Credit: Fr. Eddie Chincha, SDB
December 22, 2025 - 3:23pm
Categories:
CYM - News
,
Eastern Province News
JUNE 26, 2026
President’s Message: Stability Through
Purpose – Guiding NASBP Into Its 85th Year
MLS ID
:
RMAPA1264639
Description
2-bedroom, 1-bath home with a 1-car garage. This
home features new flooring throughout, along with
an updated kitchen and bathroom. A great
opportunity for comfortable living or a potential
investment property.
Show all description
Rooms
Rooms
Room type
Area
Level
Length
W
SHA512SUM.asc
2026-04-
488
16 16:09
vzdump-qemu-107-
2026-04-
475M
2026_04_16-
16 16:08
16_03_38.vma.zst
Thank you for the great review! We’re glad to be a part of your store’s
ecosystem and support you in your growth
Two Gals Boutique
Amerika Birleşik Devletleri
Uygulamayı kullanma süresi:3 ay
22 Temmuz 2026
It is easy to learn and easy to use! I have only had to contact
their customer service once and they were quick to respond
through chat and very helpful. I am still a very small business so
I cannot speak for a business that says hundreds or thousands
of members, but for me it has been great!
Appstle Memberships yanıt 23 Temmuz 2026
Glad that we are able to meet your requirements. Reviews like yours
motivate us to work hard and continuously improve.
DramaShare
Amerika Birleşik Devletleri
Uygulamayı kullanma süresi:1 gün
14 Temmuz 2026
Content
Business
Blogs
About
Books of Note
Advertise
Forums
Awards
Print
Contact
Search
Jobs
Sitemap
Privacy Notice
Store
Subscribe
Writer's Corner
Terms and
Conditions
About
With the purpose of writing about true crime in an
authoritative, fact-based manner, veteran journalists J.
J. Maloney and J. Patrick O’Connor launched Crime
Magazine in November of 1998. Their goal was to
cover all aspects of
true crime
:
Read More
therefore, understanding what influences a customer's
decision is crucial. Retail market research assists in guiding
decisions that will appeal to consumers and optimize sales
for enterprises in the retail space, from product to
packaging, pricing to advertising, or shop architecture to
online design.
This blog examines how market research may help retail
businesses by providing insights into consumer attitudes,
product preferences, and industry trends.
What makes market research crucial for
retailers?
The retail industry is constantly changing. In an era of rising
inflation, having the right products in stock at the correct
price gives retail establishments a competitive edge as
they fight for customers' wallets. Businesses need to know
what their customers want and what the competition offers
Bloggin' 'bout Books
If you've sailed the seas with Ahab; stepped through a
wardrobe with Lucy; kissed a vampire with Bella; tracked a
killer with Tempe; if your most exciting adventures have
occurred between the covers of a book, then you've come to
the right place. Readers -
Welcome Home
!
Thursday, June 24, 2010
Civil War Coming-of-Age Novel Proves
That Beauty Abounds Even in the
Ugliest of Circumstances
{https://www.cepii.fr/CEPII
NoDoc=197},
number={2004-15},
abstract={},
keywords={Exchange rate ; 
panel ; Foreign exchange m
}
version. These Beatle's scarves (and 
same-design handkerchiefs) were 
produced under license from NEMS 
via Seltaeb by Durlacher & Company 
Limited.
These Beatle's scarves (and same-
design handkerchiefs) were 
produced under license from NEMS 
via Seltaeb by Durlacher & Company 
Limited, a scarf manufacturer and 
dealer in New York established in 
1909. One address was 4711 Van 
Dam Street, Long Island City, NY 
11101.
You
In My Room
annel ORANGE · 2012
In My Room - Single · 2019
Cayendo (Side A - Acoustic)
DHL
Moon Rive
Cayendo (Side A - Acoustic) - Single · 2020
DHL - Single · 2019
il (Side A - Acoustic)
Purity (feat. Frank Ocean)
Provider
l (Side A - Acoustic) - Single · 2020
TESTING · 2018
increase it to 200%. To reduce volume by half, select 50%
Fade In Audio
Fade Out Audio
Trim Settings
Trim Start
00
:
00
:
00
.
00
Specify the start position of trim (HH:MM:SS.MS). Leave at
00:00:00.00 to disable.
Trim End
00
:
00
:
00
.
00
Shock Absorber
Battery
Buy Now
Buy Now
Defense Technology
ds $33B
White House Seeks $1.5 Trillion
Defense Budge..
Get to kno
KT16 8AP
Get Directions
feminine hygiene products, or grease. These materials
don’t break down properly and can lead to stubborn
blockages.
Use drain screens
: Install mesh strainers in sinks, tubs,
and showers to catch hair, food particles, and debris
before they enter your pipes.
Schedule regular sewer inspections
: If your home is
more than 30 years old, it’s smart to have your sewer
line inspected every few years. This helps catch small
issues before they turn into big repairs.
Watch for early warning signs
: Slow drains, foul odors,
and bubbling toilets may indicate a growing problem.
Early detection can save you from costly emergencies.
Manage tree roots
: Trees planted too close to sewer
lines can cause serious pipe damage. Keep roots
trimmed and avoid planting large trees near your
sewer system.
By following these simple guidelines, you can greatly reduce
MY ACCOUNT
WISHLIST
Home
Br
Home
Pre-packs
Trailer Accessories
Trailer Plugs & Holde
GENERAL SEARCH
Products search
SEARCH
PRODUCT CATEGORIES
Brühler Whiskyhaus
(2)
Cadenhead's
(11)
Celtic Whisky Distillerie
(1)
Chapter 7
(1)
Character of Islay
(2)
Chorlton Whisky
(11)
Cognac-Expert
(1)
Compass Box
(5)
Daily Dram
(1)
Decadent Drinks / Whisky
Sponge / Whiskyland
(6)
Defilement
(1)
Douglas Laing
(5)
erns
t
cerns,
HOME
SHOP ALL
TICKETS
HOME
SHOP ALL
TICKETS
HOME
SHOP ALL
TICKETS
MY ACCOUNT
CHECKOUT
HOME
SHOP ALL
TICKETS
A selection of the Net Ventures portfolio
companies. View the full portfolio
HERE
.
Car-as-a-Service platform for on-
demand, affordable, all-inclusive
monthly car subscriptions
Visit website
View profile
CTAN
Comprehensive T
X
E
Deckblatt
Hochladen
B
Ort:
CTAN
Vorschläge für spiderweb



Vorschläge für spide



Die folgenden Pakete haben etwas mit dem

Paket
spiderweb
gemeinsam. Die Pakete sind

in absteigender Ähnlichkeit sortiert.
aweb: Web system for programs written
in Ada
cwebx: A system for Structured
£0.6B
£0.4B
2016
★ ★ ★ ★ ★
If a line of the listing above holds the string "design", copy it.

online design.
same-design handkerchiefs) were 
design handkerchiefs) were 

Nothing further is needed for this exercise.